Norandino zahlt den Kleinbauern Erlöse, die etwa das Doppelte des stark schwankenden Weltmarktniveaus ausmachen, bei Panela sogar deutlich darüber. Damit können die Kleinbauernfamilien bereits mit einem Landbesitz von 2 ha ein auskömmliches Leben bestreiten. Viele Bauern verfügen aber über größere Flächen, die sie hinzuerwerben konnten. Die Familien verwenden die besseren Einkünfte vor allem dazu, ihren Kindern eine gute Ausbildung, vielfach auch ein Studium, zu ermöglichen. Erfreulicherweise kehren viele junge Menschen nach Ende ihres Studiums auf das Land zurück und manche bringen ihr Wissen bei Norandino ein. Die Kooperative fördert dies durch Vergabe von Stipendien und mit Praktikumsplätzen.

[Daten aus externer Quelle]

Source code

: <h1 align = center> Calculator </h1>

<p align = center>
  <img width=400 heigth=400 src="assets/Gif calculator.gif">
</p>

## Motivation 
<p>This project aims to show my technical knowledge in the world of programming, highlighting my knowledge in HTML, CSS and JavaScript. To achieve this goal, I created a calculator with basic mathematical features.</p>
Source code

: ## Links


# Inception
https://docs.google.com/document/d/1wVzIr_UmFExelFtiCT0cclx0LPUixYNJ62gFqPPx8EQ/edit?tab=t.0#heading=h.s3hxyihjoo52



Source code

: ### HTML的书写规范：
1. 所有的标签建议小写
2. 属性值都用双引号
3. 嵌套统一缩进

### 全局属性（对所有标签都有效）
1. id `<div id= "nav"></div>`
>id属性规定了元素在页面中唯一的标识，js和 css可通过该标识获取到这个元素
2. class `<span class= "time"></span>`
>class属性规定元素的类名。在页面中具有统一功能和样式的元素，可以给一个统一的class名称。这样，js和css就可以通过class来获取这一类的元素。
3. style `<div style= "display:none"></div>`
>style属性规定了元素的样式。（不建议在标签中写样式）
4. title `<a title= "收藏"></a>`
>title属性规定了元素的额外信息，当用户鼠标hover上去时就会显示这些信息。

Mit den Sozialzuschlägen, die der faire Handel neben den eigentlichen Einkaufspreisen bezahlt, werden Frauenbildungsprojekte und ein Fonds für soziale Härtefälle (z.B. beim Tod von Mitgliedern der Genossenschaft) finanziert.

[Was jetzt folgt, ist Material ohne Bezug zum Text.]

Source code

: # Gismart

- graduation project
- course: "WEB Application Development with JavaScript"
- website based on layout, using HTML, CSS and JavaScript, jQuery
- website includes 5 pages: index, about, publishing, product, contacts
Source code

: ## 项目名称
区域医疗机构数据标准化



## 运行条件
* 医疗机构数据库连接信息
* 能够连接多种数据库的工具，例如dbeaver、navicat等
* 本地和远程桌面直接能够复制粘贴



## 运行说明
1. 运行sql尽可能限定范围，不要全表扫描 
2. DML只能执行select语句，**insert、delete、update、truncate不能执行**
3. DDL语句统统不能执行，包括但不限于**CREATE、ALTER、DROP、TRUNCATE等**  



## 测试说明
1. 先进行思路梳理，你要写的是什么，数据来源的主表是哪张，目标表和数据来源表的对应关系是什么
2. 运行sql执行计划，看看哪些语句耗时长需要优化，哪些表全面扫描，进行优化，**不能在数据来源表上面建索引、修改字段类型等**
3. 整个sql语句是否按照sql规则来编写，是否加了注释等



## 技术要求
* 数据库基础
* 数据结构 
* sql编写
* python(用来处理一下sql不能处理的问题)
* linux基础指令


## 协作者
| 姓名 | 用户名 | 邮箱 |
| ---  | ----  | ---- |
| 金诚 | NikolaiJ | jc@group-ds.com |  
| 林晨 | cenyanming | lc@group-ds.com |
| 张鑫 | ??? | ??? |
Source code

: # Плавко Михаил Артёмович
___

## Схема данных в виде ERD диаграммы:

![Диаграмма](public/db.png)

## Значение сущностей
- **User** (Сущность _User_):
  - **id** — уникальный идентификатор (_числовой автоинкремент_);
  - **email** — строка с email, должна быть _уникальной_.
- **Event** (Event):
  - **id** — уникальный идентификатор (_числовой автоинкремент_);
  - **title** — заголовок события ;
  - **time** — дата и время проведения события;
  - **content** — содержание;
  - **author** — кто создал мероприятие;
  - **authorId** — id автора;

Kredite für Investitionen und Betriebsmittel

Die Kleinbauern können von der Norandino Spar- und Kreditkooperative Kredite erhalten und finanzieren damit Landerwerbe, Investitionen, Betriebsmittel wie Dünger und erhalten auf Wunsch eine Vorfinanzierung der Ernteerlöse. Diese Kooperative ist ein Mikrofinanzinstitut und stellt ein selbstständiges Unternehmen dar. Die Kleinbauern der Agrar-Kooperative sind in der Regel auch Mitglied der Spar- und Kreditkooperative, die daneben noch weitere Mitglieder hat. Oikocredit ist sowohl Partner und Kreditgeber der Agrar-Kooperative als auch der Spar- und Kredit-Kooperative.  Santiago Paz López bestätigte mir auf Nachfrage, dass ein laufender vertrauensvoller Kontakt mit der peruanischen Geschäftsstelle von Oikocredit bestehe.

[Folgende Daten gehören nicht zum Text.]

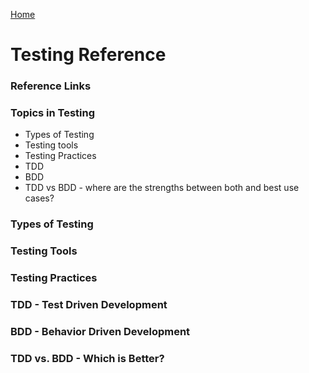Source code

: [Home](../)

# Testing Reference

### Reference Links

### Topics in Testing

- Types of Testing
- Testing tools
- Testing Practices
- TDD
- BDD
- TDD vs BDD - where are the strengths between both and best use cases?

### Types of Testing

### Testing Tools

### Testing Practices

### TDD - Test Driven Development

### BDD - Behavior Driven Development

### TDD vs. BDD - Which is Better?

Norandino arbeitet vor allem in Norden Perus.

Klimawandel eine große Herausforderung

Ein großes Problem ist der Klimawandel. Nordperu sei dabei die am drittstärksten betroffene Region auf der Erde, bemerkte Paz López. Man reagiert darauf mit einem an trockene Bedingungen angepassten Anbau und mit Wiederaufforstungsmaßnahmen. Erfreulich sei, dass Norandino zunehmend Gehör bei staatlichen Einrichtungen erhalte und so auch bei Naturkatastrophen neben eigenen Hilfen staatliche Unterstützung erreichen könne. In den letzten Jahren habe sich die vom Staat geschaffene Infrastruktur in der Region deutlich verbessert, was auch auf das gewachsene wirtschaftliche Gewicht und Selbstvertrauen der in der Genossenschaft zusammengeschlossenen Bauern zurückzuführen sei.